At the heart of most modern IT infrastructures is a data center, something which Cade Girod, TD SYNNEX Product Business Manager for Cisco Data Center, believes many people may misunderstand. “Most people think of data centers as large towers of storage, blades, switches, and racks all in a large, cold storage room,” Girod told EDGE360 Online, “but really that image is just the tip of the iceberg.”
According to Girod, the modern data center has evolved just as much as the rest of the IT channel as new software solutions, computing processes, and cloud infrastructures came online. In fact, “the trajectory of data centers is now aligned with the focus on optimization present throughout the channel.”
Optimization is at the heart of many of the industry’s movements today, thanks in large part to the changes that the cloud has brought. “While a modern data center hasn’t changed all that much, if you dig deeper there are tons of apps, storage, public and private clouds, all of which need to be accessed,” Girod continued. “The data center is the brain of the organization, and that role has taken on even more importance now and will continue to become more important as time goes on.”
Among the many changes, Girod sees four major areas that will impact the data center of the future. Chief among them is that storage and computing power are becoming more and more powerful as time goes on. “The physical structures, servers, and even storage capacities will continue to be pushed to the limit by the software they are running,” Girod said.
Second, and as a result of number one, Girod sees ample opportunity for major advancements in cooling technology. “It’s a well-known fact that server rooms run hot, will increase the computing power, and that temperature just keeps going up,” Girod said. “You can’t run a server room hot, or else you run the risk of melting everything.” The evolution Girod sees as the answer to this challenge is the use of liquid cooling solutions that can work in conjunction with traditional fans to bring down the heat.
Third, is the increased utilization of management software to better utilize storage and applications. “What we see, and what we’re excited to see become more commonplace, is the usage of management software by IT teams to push out updates and patches for whole organizations,” Girod said. With entire companies operating in the same data center, the ability for all devices under its management to receive security or accessibility updates in unison would create a more secure and efficient system.

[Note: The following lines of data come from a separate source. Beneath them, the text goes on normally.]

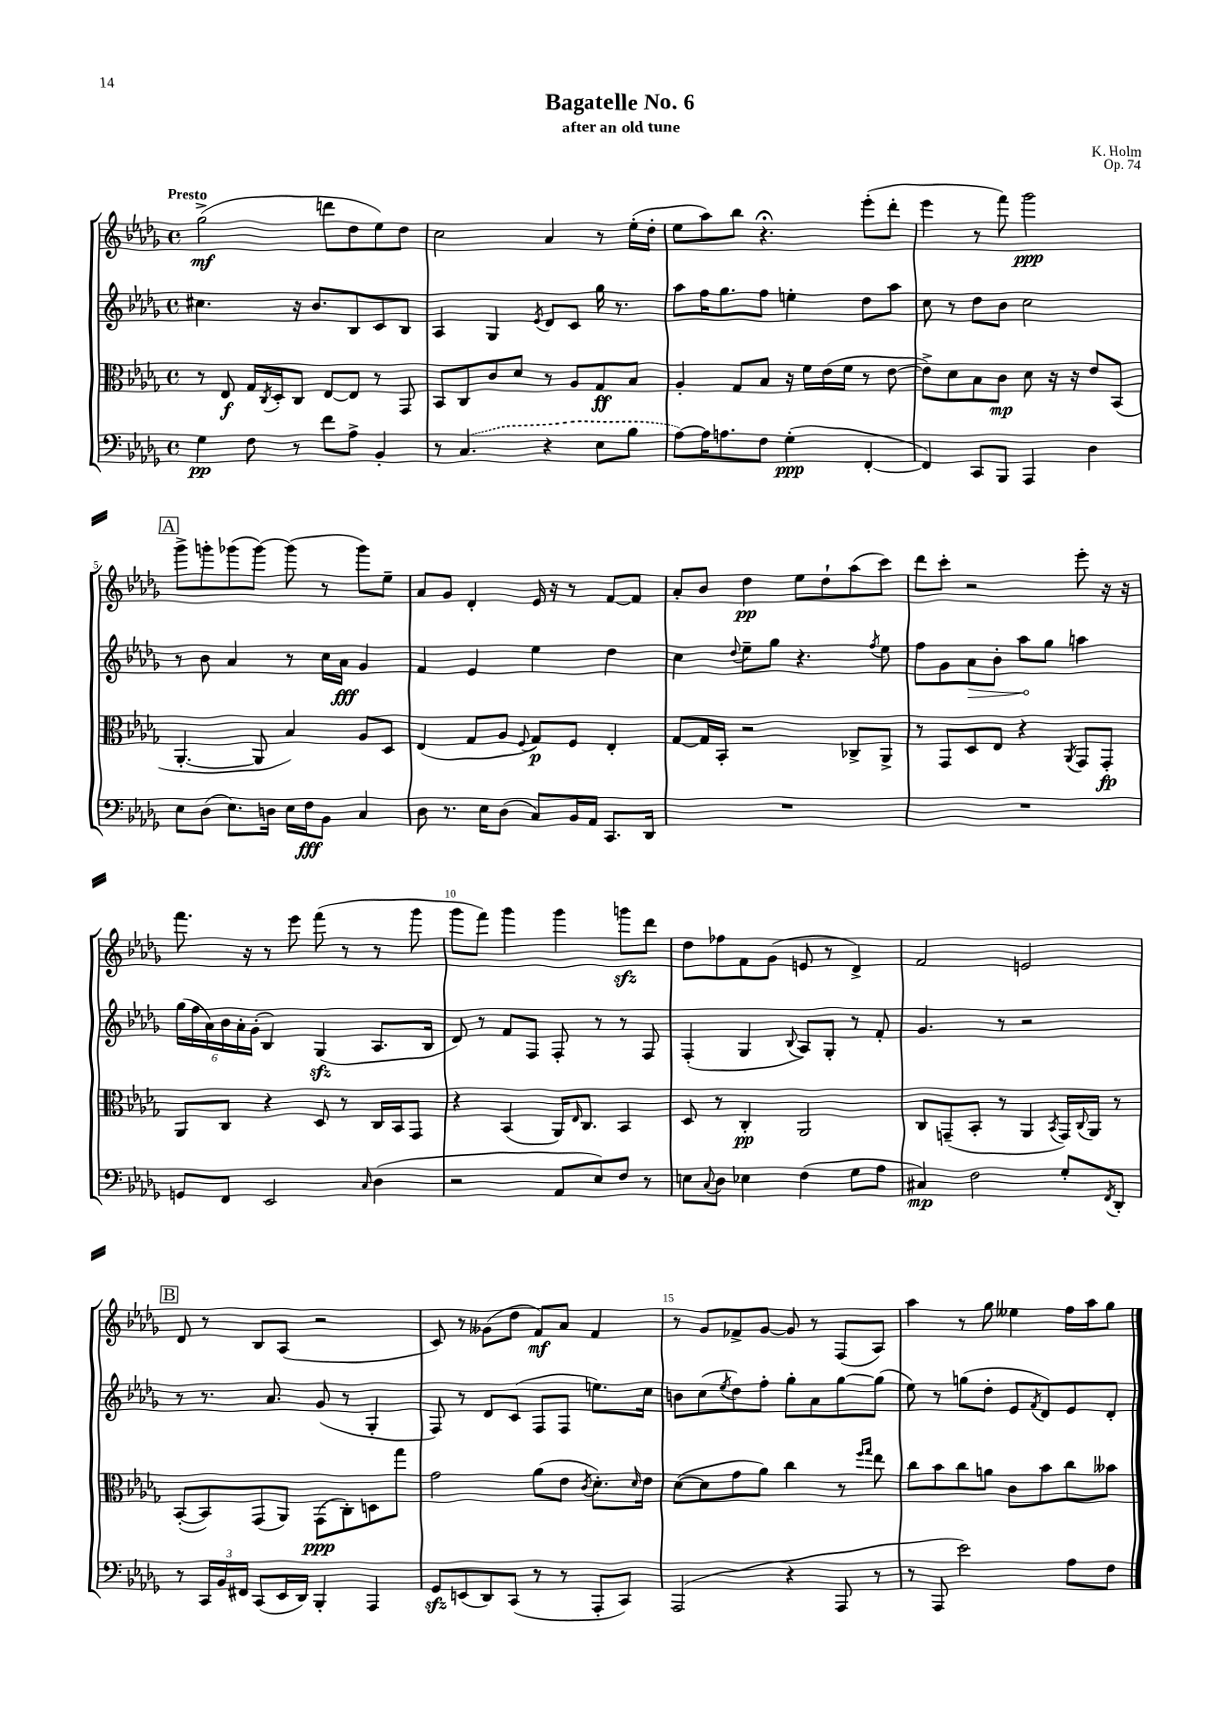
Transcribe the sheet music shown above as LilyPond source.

\header { title = "Bagatelle No. 6" composer = "K. Holm" subtitle = "after an old tune" opus = "Op. 74" }
<<
\new StaffGroup <<
\new Staff = "s0" {
    \clef treble \key des \major \defaultTimeSignature \time 4/4 \tempo "Presto"
    ges''2->\mf( d'''8 des''8 ees''8) des''8 |
    c''2 aes'4 r8 ees''16-.( des''16-. |
    ees''8 aes''8) bes''8 r4.\fermata ees'''8-.( des'''8-. |
    ees'''4 r8 f'''8) ges'''2\ppp |
    \mark \markup { \box "A" } ges'''8-> g'''8-. ges'''8( ges'''8~) ges'''8( r8 ges'''8) ees''8-- |
    aes'8 ges'8 des'4-. ees'16 r16 r8 f'8~ f'8 |
    aes'8-. bes'8 des''4\pp ees''8 des''8-! aes''8( c'''8) |
    des'''8 c'''8-. r2 ees'''8-. r16 r16 |
    f'''8. r16 r8 ees'''8 f'''8( r8 r8 ges'''8 |
    ges'''8 f'''8) ges'''4 ges'''4 g'''8\sfz des'''8 |
    des''8 fes''8 f'8 ges'8( e'8 r8 des'4->) |
    f'2 e'2 |
    \mark \markup { \box "B" } des'8 r8 bes8 aes8( r2 |
    c'8) r8 geses'8( des''8 f'8\mf) aes'8 f'4 |
    r8 ges'8 fes'8-> ges'8~ ges'8 r8 f8( aes8) |
    aes''4 r8 ges''8 eeses''4 f''16 aes''16 ges''8 \bar "|." |
}
\new Staff = "s1" {
    \clef treble \key des \major \defaultTimeSignature \time 4/4
    cis''4. r16 bes'8. bes8 c'8 bes8 |
    aes4 ges4 \acciaccatura { ees'8 } des'8 c'8 ges''16 r8. |
    aes''8 f''16 ges''8. f''8 e''4-. des''8 aes''8 |
    c''8 r8 des''8 bes'8 c''2 |
    \mark \markup { \box "A" } r8 bes'8 aes'4 r8 c''16 aes'16\fff ges'4 |
    f'4 ees'4 ees''4 des''4 |
    c''4 \appoggiatura { des''8 } ees''8-- ges''8 r4. \acciaccatura { f''8 } ees''8 |
    f''8 ges'8 \once \override Hairpin.circled-tip = ##t aes'8\> bes'8-. aes''8\! ges''8 a''4 |
    \tuplet 6/4 { ges''16( f''16 aes'16) bes'16 aes'16-. ges'16-.( } bes4) ges4\sfz( aes8. bes16 |
    des'8) r8 f'8 f8 f8-. r8 r8 f8 |
    f4-.( ges4 \appoggiatura { bes8 } aes8) ges8-. r8 f'8-. |
    ges'4. r8 r2 |
    \mark \markup { \box "B" } r8 r8. aes'8. ges'8( r8 ges4-. |
    f8) r8 des'8 c'8( f8 f8 e''8.) c''16 |
    b'8 c''8( \acciaccatura { ees''8 } des''8) f''8-. ges''8-. aes'8 ges''8~ ges''8( |
    ees''8) r8 g''8( des''8-. ees'8 \acciaccatura { f'8 } des'8) ees'8 des'8-. \bar "|." |
}
\new Staff = "s2" {
    \clef alto \key des \major \defaultTimeSignature \time 4/4
    r8 ees8\f ges16 \acciaccatura { c8 } des16-. c8 ees8~ ees8 r8 ges,8 |
    bes,8 c8 c'8 des'8 r8 aes8 ges8\ff bes8 |
    aes4-. ges8 bes8 r16 f'16 ees'16( f'16 r8 ees'8~ |
    ees'8->) des'8 bes8 c'8\mp des'8 r16 r16 ees'8 bes,8( |
    \mark \markup { \box "A" } aes,4.~-. aes,8 bes4) aes8 des8 |
    ees4( ges8 aes8 \appoggiatura { f8 } ges8\p) f8 ees4-. |
    ges8~ ges16 bes,16-. r2 ces8-> aes,8-> |
    r8 ges,8 des8 ees8 r4 \acciaccatura { aes,8 } ges,8 ges,8-.\fp |
    aes,8 c8 r4 des8 r8 c16 bes,16 ges,8 |
    r4 bes,4( aes,16) \grace { ees16 } c8. bes,4 |
    des8 r8 c4-.\pp aes,2 |
    c8 g,8--( bes,8-. r8 aes,4 \acciaccatura { bes,8 } g,16) \appoggiatura { c8 } aes,16 r8 |
    \mark \markup { \box "B" } bes,8~-.( bes,8) ges,8( aes,8) ges,8\ppp( c8-.) d8 ges''8 |
    ges'2 aes'8( ees'8 \acciaccatura { c'8 } des'8.-.) \grace { des'16 } ees'16 |
    des'8~( des'8 ges'8 aes'8) c''4 r8 \grace { f''16 ges''16 } ees''8 |
    c''8 bes'8 c''8 a'8 c'8 bes'8 c''8 beses'8 \bar "|." |
}
\new Staff = "s3" {
    \clef bass \key des \major \defaultTimeSignature \time 4/4
    ges4\pp f8 r8 f'8 aes8-> bes,4-. |
    r8 \once \slurDashed c4.( r4 ees8 bes8 |
    aes8~) aes16 a8. f8 ges4-.\ppp( f,4~-. |
    f,4) c,8 bes,,8 aes,,4 des4 |
    \mark \markup { \box "A" } ees8 des8( ees8.) d16 ees16 f16\fff bes,8 c4 |
    des8 r8. ees16 des8( c8) bes,16 aes,16 c,8. des,16 |
    R1 |
    R1 |
    g,8 f,8 ees,2 \grace { c16 } des4( |
    r2 aes,8 ees8) f8 r8 |
    e8 \appoggiatura { c8 } des8 ees4 f4( ges8 aes8 |
    cis4\mp) f2 ges8-. \acciaccatura { f,8 } des,8-. |
    \mark \markup { \box "B" } r8 \tuplet 3/2 { c,16 bes,16 fis,16 } c,8( ees,16 des,16) bes,,4-. aes,,4 |
    ges,8\sfz e,8( des,8) c,8( r8 r8 aes,,8-. c,8) |
    aes,,2( r4 aes,,8 r8 |
    r8 aes,,8 ees'2) aes8 f8 \bar "|." |
}
>>
>>
\layout { \context { \Score \override BarNumber.break-visibility = ##(#f #t #t) barNumberVisibility = #(every-nth-bar-number-visible 5) } }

Finally, Girod hopes that all these changes will free up IT staff to focus on other tasks instead of chasing optimization goals. “When an IT team can spend its time and resources on an actual project and not on optimization or bug fixing, it can really benefit a company over the long run,” Girod said.
While Girod sees all four trends working in tandem with each other, he goes a step further noting that each will ultimately lead to a need for a specialized data center ecosystem. “As I said earlier, the data center is the brain of the organization, if they are not running smoothly, organizations will simply not be able to operate,” Girod noted. This inability to function would happen regardless of whether an organization was in the cloud, hybrid, or on-prem. Girod continued by saying, “No matter the IT environment, if you don’t have the knowledge or understanding to run a data center, you are dead in the water.” That is where Cisco Data Center Specialization can help.
“Being able to work on and offer advanced specialization to organizations is critical today and will only become more critical tomorrow,” Girod said. Programs like Cisco Data Specialization can help VARs and partners gain an understanding of how to install servers, racks, storage, blades, and so much more. “Beyond the basics, we can help partners stand up applications, run and install software, create and maintain networks, and optimize storage solutions.” Girod said this will be crucial to “validate customers’ concerns and needs into the future.”
“There are many ways to get ahead of the specialization trend,” Girod said, “however, I think what we do at TD SYNNEX is one of the best programs.” Utilizing partnerships with Nterone as well as Cisco MINT, TD SYNNEX provides monthly webinars that can help guide partners through the process of getting their CCNP or CCIE. Additionally, TD SYNNEX offers an EDGE Focus Tool that helps partners manage education resources and track specializations or certifications.
“If you are a partner who is getting questions from customers about data centers, this is a major opportunity for you to grow your business. I highly encourage anyone reading this to find out the benefits of Cisco data center specialization, and if it’s something you want to do, my team and I are more than happy to talk through the process with you,” Girod concluded.